- _Lesetext_:
----
Nach ihrer Matura inskribierte 1932 Louise Bourgois an der Sorbonne, wo sie zuerst Mathematik studierte. Nach einer schweren Krise, die durch den Tod ihrer Mutter ausgelöst wurde, begann sie ihr Interesse für die Kunst zu ihrem Studium zu machen. Von 1933 bis 1937 studierte sie an mehreren Kunsthochschulen und Ateliers in Paris, darunter die École Nationale Supérieure des Beaux Arts und die École du Louvre. Im Jahr 1938 studierte sie bei Fernand Léger, der sie auch zum dreidimensionalen Arbeiten ermutigte. Im gleichen Jahr lernte sie den amerikanischen Kunsthistoriker Robert Goldwater (1907-1973) kennen und ging mit ihm nach ihrer Heirat im September 1938 nach New York.
Die nächsten Jahre standen vor allem im Zeichen der Familiengründung. Zuerst durch die Adoption von Michel; 1940 und 1941 kamen ihre Söhne zur Welt. Das bedeutete für sie auch, sich mit ihren verschiedenen Rollen als Ehefrau, Haus, Mutter und Künstlerin auseinanderzusetzen.
In den Jahren 1938 bis 1949 schuf sie ihr malerisches Frühwerk und die ersten Skulpturen. Dabei geht es inhaltlich sowohl um ihre Familie, das Verlassen ihrer Heimat und Freunde, ihre Rolle als Frau, aber auch um die Beschäftigung mit der Natur. Natur bedeutete sie für sie “Inspiration und Refugium. In Bäumen, Blumen, Nestern, Bergen, Flüssen und Wolken findet die Künstlerin Symbole für Wachstum, Zuflucht und Regeneration.” (Ausstellungstext)
Farben kommt in ihrem Werk eine ganz besondere Bedeutung zu. Sie selbst hat dies so beschrieben: “Farbe ist stärker als Sprache. Farbe ist eine unterschwellige Kommunikation.”
Ab 1945 nahm sie an Gruppenausstelllungen teil; 1945 hatte sie ihre erste Einzelausstellung in der Bertha Schaefer Gallery in New York, die zweite Einzelausstellung folgte 1947 in der Norlyst Gallery in New York und 1949 die erste Ausstellung von bildhauerischen Werken in der Peridot Gallery, New York.
----
(Dateneinträge)
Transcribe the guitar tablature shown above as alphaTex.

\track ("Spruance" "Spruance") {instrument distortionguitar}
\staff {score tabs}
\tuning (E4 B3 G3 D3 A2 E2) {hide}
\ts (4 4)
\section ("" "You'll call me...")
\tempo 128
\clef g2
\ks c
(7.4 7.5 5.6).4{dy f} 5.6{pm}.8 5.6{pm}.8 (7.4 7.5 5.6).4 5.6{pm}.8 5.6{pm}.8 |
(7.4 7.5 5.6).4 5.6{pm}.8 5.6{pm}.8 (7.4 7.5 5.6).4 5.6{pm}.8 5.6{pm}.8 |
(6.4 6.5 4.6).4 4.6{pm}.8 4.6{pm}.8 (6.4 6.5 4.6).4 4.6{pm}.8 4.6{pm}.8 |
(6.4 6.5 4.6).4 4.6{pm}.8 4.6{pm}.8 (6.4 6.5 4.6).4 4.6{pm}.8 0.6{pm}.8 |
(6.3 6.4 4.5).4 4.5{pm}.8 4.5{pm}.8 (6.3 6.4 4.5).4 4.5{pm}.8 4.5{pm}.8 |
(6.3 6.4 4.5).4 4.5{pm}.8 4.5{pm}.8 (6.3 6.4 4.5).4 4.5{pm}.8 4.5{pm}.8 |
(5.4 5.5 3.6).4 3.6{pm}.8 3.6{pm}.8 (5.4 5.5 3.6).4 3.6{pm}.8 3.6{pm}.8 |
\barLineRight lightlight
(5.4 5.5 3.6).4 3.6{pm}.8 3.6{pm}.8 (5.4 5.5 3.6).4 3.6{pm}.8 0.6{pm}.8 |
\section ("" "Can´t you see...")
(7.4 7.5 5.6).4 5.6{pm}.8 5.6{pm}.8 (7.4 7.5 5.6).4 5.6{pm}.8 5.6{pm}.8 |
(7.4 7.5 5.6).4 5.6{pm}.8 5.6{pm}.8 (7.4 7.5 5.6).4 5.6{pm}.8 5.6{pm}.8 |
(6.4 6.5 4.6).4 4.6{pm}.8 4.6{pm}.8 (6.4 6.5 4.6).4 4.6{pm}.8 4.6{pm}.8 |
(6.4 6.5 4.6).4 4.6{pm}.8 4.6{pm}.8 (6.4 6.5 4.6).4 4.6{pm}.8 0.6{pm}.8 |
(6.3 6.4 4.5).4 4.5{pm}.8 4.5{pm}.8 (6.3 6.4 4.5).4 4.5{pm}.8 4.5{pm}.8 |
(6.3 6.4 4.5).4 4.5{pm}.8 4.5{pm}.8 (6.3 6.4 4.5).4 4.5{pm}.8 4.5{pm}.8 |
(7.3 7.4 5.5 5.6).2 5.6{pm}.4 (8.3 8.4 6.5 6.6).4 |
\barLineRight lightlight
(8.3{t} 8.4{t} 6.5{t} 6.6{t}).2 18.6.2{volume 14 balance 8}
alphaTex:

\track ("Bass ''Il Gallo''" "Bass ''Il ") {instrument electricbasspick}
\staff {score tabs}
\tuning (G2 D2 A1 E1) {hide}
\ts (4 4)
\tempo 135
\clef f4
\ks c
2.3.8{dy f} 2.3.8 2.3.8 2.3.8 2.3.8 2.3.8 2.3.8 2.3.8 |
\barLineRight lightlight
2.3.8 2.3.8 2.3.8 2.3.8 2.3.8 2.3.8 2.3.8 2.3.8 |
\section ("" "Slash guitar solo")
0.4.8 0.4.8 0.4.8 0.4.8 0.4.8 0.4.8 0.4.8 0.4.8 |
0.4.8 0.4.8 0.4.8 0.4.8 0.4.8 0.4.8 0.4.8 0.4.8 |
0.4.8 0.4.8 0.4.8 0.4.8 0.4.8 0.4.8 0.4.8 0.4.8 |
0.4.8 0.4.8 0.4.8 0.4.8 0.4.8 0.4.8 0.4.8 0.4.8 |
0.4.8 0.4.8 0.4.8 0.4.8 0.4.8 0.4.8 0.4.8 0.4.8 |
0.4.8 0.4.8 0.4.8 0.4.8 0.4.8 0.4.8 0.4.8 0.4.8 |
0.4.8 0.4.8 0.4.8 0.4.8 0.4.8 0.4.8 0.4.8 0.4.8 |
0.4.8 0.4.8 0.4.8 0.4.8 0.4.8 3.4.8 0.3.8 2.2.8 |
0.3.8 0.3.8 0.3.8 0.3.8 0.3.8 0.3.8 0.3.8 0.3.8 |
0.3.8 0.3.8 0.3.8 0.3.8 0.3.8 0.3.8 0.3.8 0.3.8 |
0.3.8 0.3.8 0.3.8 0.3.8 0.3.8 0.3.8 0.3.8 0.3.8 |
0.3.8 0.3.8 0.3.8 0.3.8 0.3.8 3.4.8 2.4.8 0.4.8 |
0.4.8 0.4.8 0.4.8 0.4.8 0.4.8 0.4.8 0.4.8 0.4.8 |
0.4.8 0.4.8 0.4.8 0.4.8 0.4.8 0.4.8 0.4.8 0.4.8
----
Geben Sie den Lesetext ab der Stelle mit den Worten „Nach ihrer Matura“ bis einschließlich „nach New York.“ erneut wieder. Ersetzen Sie dabei „Ateliers“ durch „Werkstätten“. Die Zeilen werden für die Bearbeitung nicht benötigt.

Nach ihrer Matura inskribierte 1932 Louise Bourgois an der Sorbonne, wo sie zuerst Mathematik studierte. Nach einer schweren Krise, die durch den Tod ihrer Mutter ausgelöst wurde, begann sie ihr Interesse für die Kunst zu ihrem Studium zu machen. Von 1933 bis 1937 studierte sie an mehreren Kunsthochschulen und Werkstätten in Paris, darunter die École Nationale Supérieure des Beaux Arts und die École du Louvre. Im Jahr 1938 studierte sie bei Fernand Léger, der sie auch zum dreidimensionalen Arbeiten ermutigte. Im gleichen Jahr lernte sie den amerikanischen Kunsthistoriker Robert Goldwater (1907-1973) kennen und ging mit ihm nach ihrer Heirat im September 1938 nach New York.